═══ Texto fornecido

Novo Banco de Desenvolvimento consolida expansão estratégica e reforça compromisso com desenvolvimento sustentável do Sul Global
O NDB, presidido por Dilma Rousseff, reforçou seu papel no desenvolvimento sustentável do Sul Global, anunciando a entrada de Colômbia e Uzbequistão. Com governança igualitária e sem condicionalidades políticas, o banco superou desafios financeiros, captando 16,1 bilhões de dólares em 2024

Por Leandro Molina / BRICS Brasil
Em um momento marcado por transformações na geopolítica econômica mundial, o Novo Banco de Desenvolvimento (NDB na sigla em inglês), presidido por Dilma Rousseff, reafirmou seu papel como instituição financeira inovadora. Ao final da reunião anual do Banco do BRICS, no Rio de Janeiro, a presidenta Dilma apresentou um panorama dos avanços da instituição, destacando desde a entrada de novos membros até os desafios superados após um período de turbulência financeira, sempre com foco em seu mandato principal: promover o desenvolvimento sustentável e soberano das nações do Sul Global.
A ampliação do quadro de países membros emergiu como um dos pontos centrais da apresentação. Dilma confirmou a aprovação da Colômbia e do Uzbequistão como novos integrantes do banco, decisão tomada pelo Conselho de Governadores — formado pelos ministros da Fazenda dos países participantes do BRICS. Com essas adesões, o NDB passa a contar com 11 membros, incluindo os fundadores originais (Brasil, Rússia, Índia, China e África do Sul) e os incorporados posteriormente (Emirados Árabes Unidos, Bangladesh, Egito e Argélia).
A presidenta do Banco ressaltou que outros países estão em processo de análise para ingresso, mas manteve em sigilo quais seriam essas nações, seguindo diretrizes internas do Conselho que visam preservar a confidencialidade das negociações em andamento. "Nossa expansão seguirá critérios estratégicos, sempre com o objetivo de fortalecer nossa representatividade no Sul Global", explicou Dilma Rousseff, deixando nítido que o banco mantém portas abertas para novas adesões qualificadas.
Foco nas necessidades do Sul Global
A governança do NDB foi outro eixo central da explanação. Dilma diferenciou o modelo adotado pela instituição em relação aos paradigmas tradicionais de organizações como FMI e Banco Mundial. "Nosso banco foi criado pelo Sul Global para o Sul Global, com um sistema de governança baseado na igualdade substantiva entre os membros", enfatizou. Nesse modelo inovador, segundo ela, não há espaço para mecanismos de veto unilateral e todos os países têm voz igual nas decisões estratégicas, que são tomadas por consenso ou maioria qualificada.

══════

Ações necessárias =>
(1) Responda com base no texto sobre o Novo Banco de Desenvolvimento:
(a) Por quem é formado o Conselho de Governadores?
(b) Quantos membros o NDB passa a ter com as novas adesões?
(c) Segundo Dilma Rousseff, de que forma são tomadas as decisões estratégicas do banco?
(2) Retome o texto sobre o Novo Banco de Desenvolvimento a partir do ponto em que ele termina.

═══ Dados apresentados

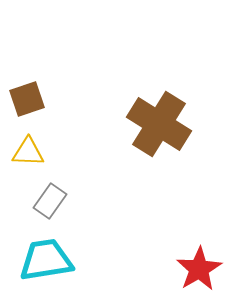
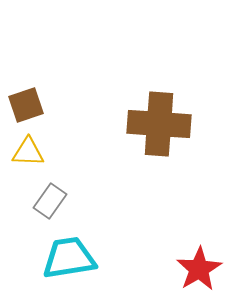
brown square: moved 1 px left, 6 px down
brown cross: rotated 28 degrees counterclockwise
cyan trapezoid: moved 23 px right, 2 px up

══════

Respostas às tarefas =>
(1)
(a) Pelos ministros da Fazenda dos países participantes do BRICS.
(b) 11 membros.
(c) Por consenso ou maioria qualificada.

(2)
Um dos aspectos mais destacados foi a política de não imposição de condicionalidades políticas ou econômicas aos países-membros, marcando uma ruptura com práticas frequentemente criticadas em outras instituições financeiras multilaterais. "Nosso modelo é guiado pela demanda dos países-membros. São eles que definem suas prioridades de desenvolvimento, e nós avaliamos os projetos com base em critérios técnicos, nunca políticos", explicou a presidenta, reforçando o compromisso com o respeito à soberania nacional em todas as operações.
Superação de desafios
O balanço financeiro apresentado por Dilma não escondeu os desafios enfrentados nos últimos anos. Ela fez questão de abordar com transparência o período crítico de 15 meses em que o banco ficou sem realizar captações no mercado internacional — uma situação que colocou em xeque a liquidez da instituição e exigiu medidas enérgicas de recuperação.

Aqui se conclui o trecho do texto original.